A Fingerprinter is an interface to generate hashes of (parts) of a file.

It is passed in a file object and given a set of Finger s that define how a file must be hashed. It is a generic approach to not hashing parts of a file.

Parameters:
  • file_obj – A file opened in bytes-mode

  • block_size – The block size used to feed to the hashers.

add_hashers(*hashers: HashFunction, ranges: list[Range] | None = None, description: str = 'generic') None

Add hash methods to the fingerprinter.

Parameters:
  • hashers – A list of hashers to add to the Fingerprinter. This generally will be hashlib functions.

  • ranges – A list of Range objects that the hashers should hash. If set to None, it is set to the entire file.

  • description – The name for the hashers. This name will return in hashes()

hash() dict[str, bytes]

Very similar to hashes(), but only returns a single dict of hash names to digests.

This method can only be called when the add_hashers() method was called exactly once.

hashes() dict[str, dict[str, bytes]]

Finalizing function for the Fingerprint class.

This method applies all the different hash functions over the previously specified different ranges of the input file, and computes the resulting hashes.

After calling this function, the state of the object is reset to its initial state, with no fingers defined.

Returns:

A dict of dicts, the outer dict being a mapping of the description (as set in add_hashers() and the inner dict being a mapping of hasher name to digest.

Raises:

RuntimeError – when internal inconsistencies occur.

class signify.fingerprinter.AuthenticodeFingerprinter(file_obj: BinaryIO, block_size: int = 1000000)

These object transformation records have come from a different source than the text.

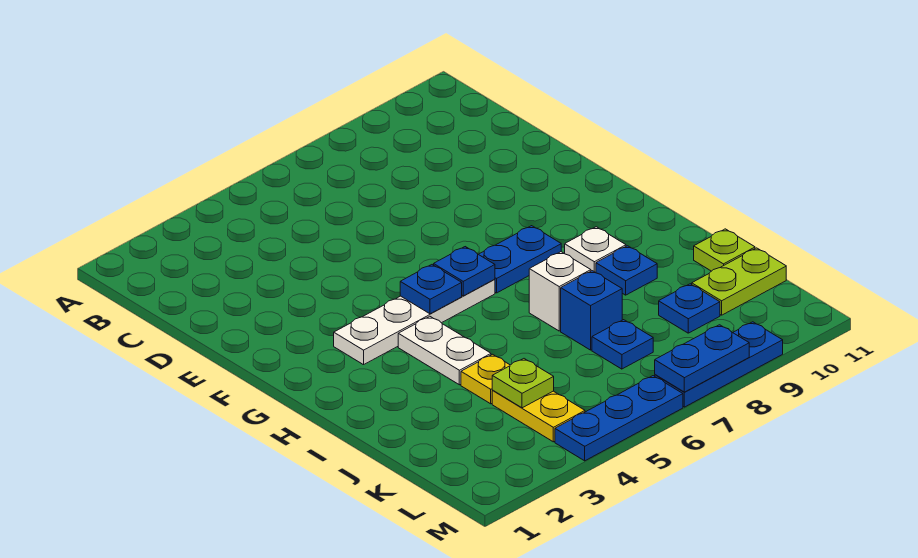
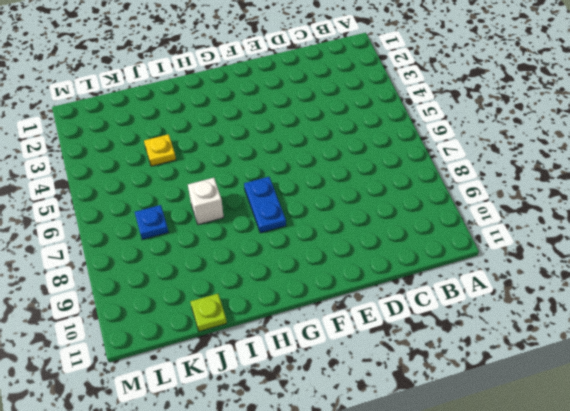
none -> white plate G3:G6 level 1
none -> white plate H4:I4 level 1
none -> white plate H9 level 1

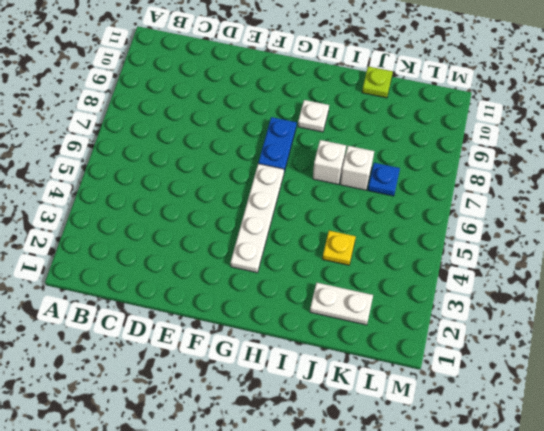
white plate J2:K2 level 1 -> white plate H4:I4 level 1
white brick J7 level 1 -> blue brick J7 level 1
none -> blue plate I9 level 1
none -> yellow plate K4:L4 level 1
none -> blue plate K9 level 1

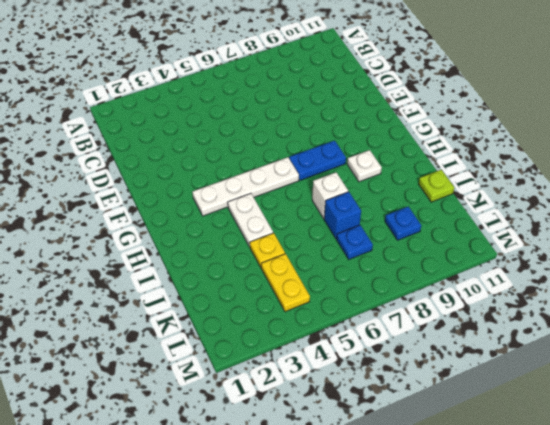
none -> blue plate I9 level 1
none -> lime plate K10:K11 level 1
none -> blue plate M4:M6 level 1

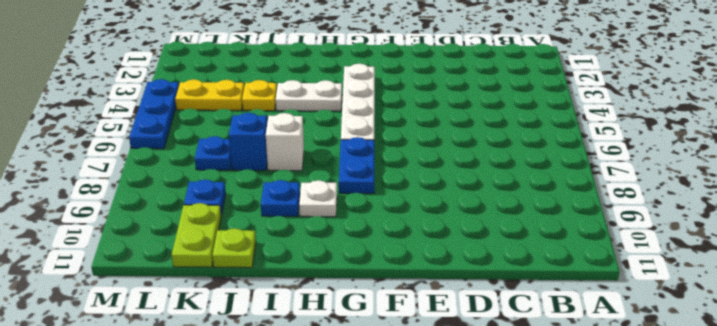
none -> blue plate M7:M9 level 1
none -> blue plate G5 level 2
none -> blue plate G6 level 2

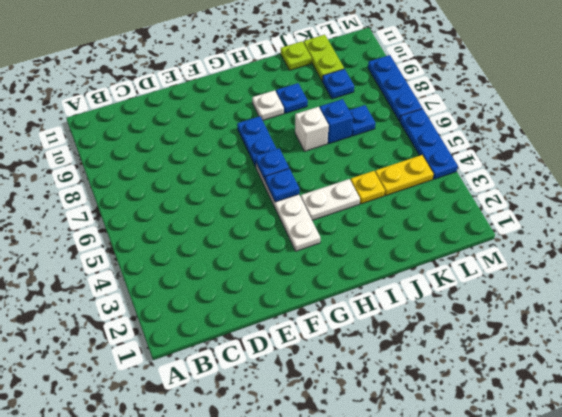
none -> lime plate K4 level 2
none -> blue plate M7:M8 level 2

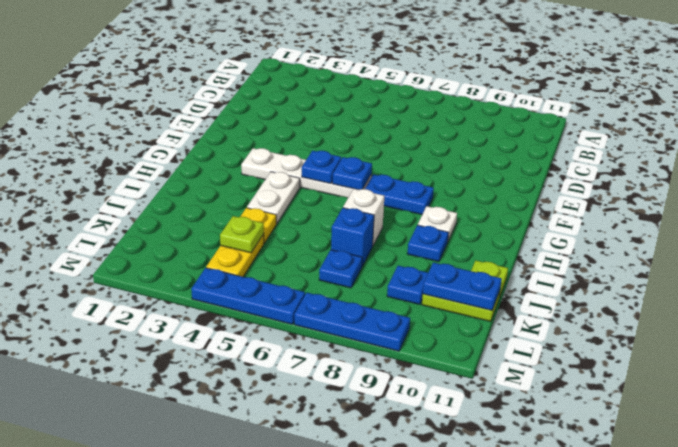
blue plate K10:K11 level 2 -> blue plate M7:M8 level 2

An extension of the Fingerprinter class that enables the calculation of authentihashes of PE Files.

A Fingerprinter is an interface to generate hashes of (parts) of a file.

It is passed in a file object and given a set of Finger s that define how a file must be hashed. It is a generic approach to not hashing parts of a file.

Parameters:
  • file_obj – A file opened in bytes-mode

  • block_size – The block size used to feed to the hashers.

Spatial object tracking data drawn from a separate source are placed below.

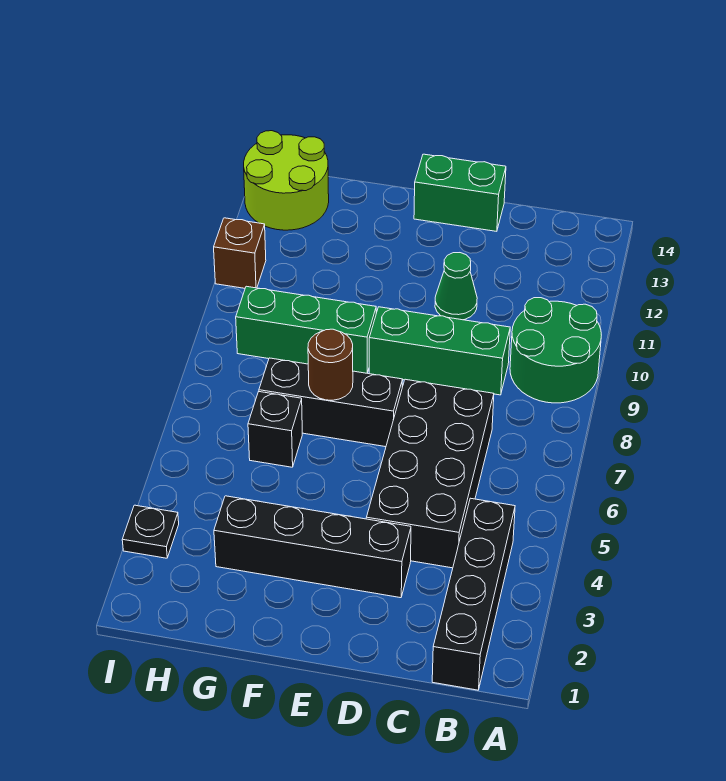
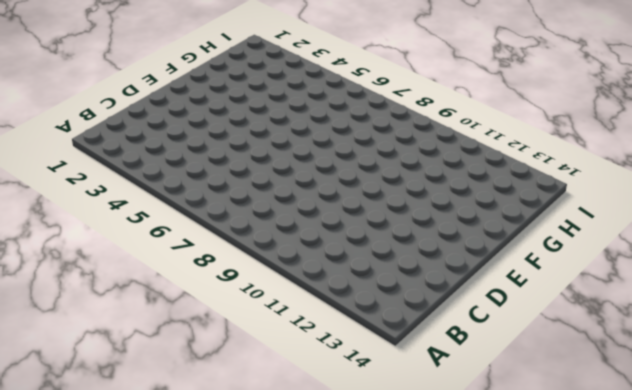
none -> green round brick A9:B10 level 1
none -> black brick B1:B4 level 1
none -> black brick C4:D7 level 1

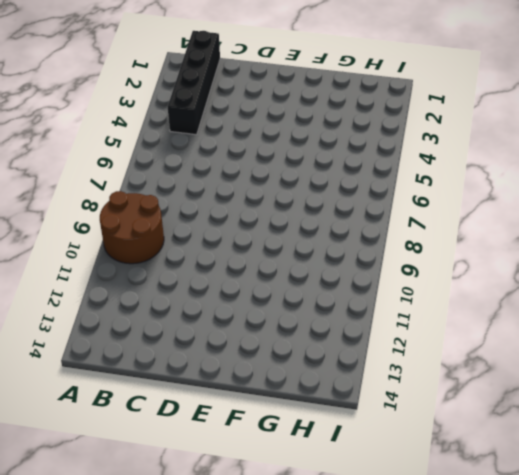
brown round brick A9:B10 level 1 -> green round brick A9:B10 level 1
none -> black brick C4:D7 level 1
none -> green brick C9:E9 level 1
none -> black brick D3:G3 level 1

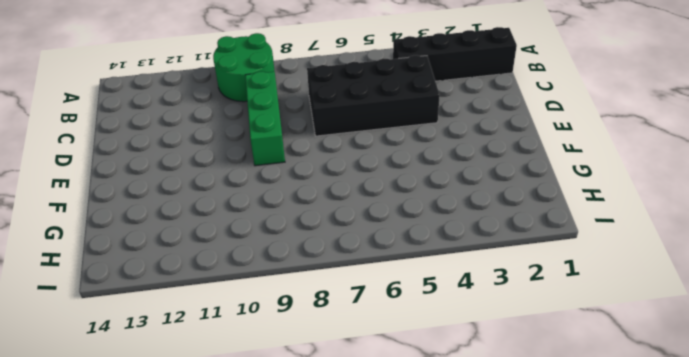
none -> black brick D3:G3 level 1
none -> green cone D11 level 1
none -> green brick D14:E14 level 1

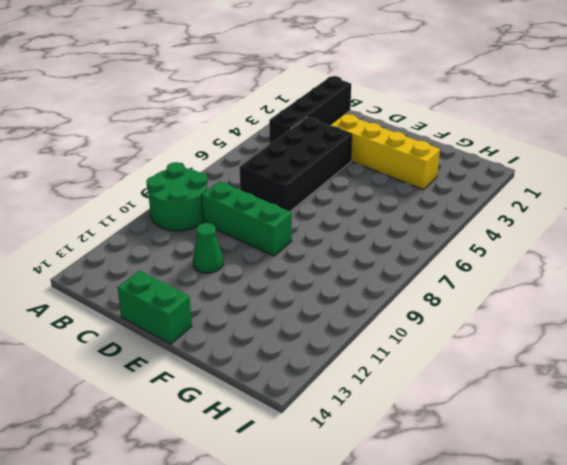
yellow brick D3:G3 level 1 -> black brick D3:G3 level 1
none -> black brick E7:G7 level 1
none -> green brick F9:H9 level 1
none -> black brick G6 level 1

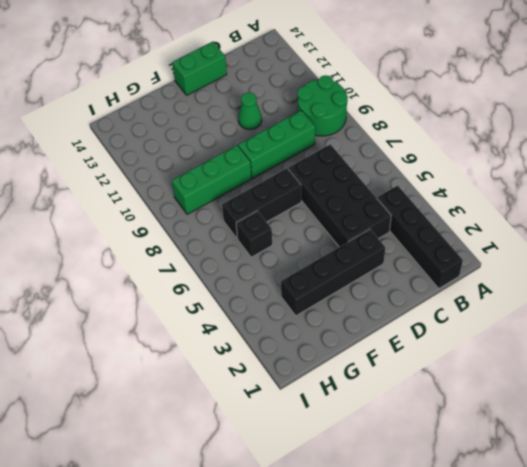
none -> lime round brick H13:I14 level 1
none -> black plate I3 level 1
none -> brown brick I11 level 1

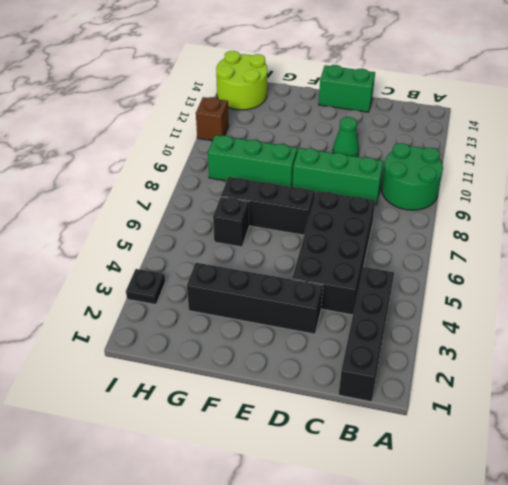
none -> brown round brick F7 level 2

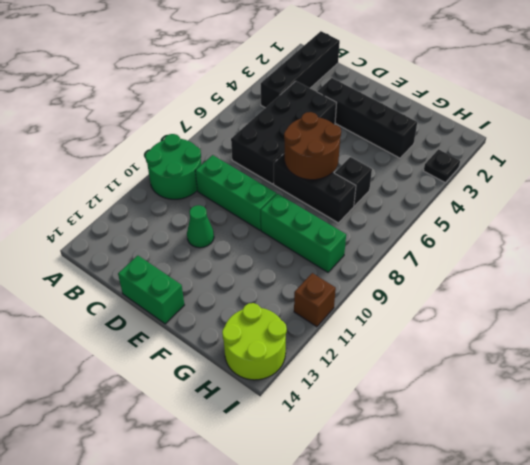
brown round brick E6:F7 level 2 -> brown round brick F7 level 2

add_authenticode_hashers(*hashers: HashFunction) bool

Specialized method of add_hashers() to add hashers with ranges limited to those that are needed to calculate the hash of signed PE Files.

The following interfaces are also available:

class signify.fingerprinter.Range(start, end)

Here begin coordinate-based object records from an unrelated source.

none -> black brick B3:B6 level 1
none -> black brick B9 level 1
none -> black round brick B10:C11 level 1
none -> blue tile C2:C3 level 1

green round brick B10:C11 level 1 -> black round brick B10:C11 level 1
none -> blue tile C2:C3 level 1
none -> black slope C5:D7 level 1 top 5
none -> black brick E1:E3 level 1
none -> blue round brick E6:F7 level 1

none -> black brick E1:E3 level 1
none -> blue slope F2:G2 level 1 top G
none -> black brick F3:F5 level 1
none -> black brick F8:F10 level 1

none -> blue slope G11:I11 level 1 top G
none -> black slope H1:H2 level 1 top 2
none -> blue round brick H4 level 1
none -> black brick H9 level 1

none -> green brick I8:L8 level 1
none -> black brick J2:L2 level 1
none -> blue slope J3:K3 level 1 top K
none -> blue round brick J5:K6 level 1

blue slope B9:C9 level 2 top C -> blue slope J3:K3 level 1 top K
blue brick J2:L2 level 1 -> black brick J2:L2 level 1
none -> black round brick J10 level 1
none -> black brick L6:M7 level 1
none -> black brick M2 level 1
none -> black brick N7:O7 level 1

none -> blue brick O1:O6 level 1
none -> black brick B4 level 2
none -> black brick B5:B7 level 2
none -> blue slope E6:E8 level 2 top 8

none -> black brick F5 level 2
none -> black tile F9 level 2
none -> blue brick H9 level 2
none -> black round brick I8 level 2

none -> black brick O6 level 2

A range with a start and an end.

class signify.fingerprinter.Finger(hashers: list[hashlib._Hash], ranges: list[Range], description: str)

A Finger defines how to hash a file to get specific fingerprints.

The Finger contains one or more hash functions, a set of ranges in the file that are to be processed with these hash functions, and a description.

While one Finger provides potentially multiple hashers, they all get fed the same ranges of the file.

Parameters:
  • hashers – A list of hashers to feed.

  • ranges – A list of Ranges that are hashed.

  • description – The description of this Finger.

consume(start: int, end: int) None

Consumes an entire range, or part thereof.

If the finger has no ranges left, or the current range start is higher than the end of the consumed block, nothing happens. Otherwise, the current range is adjusted for the consumed block, or removed, if the entire block is consumed. For things to work, the consumed range and the current finger starts must be equal, and the length of the consumed range may not exceed the length of the current range.

Parameters:
  • start – Beginning of range to be consumed.

  • end – First offset after the consumed range (end + 1).

Raises:

RuntimeError – if the start position of the consumed range is higher than the start of the current range in the finger, or if the consumed range cuts across block boundaries.

property current_range: Range | None

The working range of this Finger. Returns None if there is none.

update(block: bytes) None

Given a data block, feed it to all the registered hashers.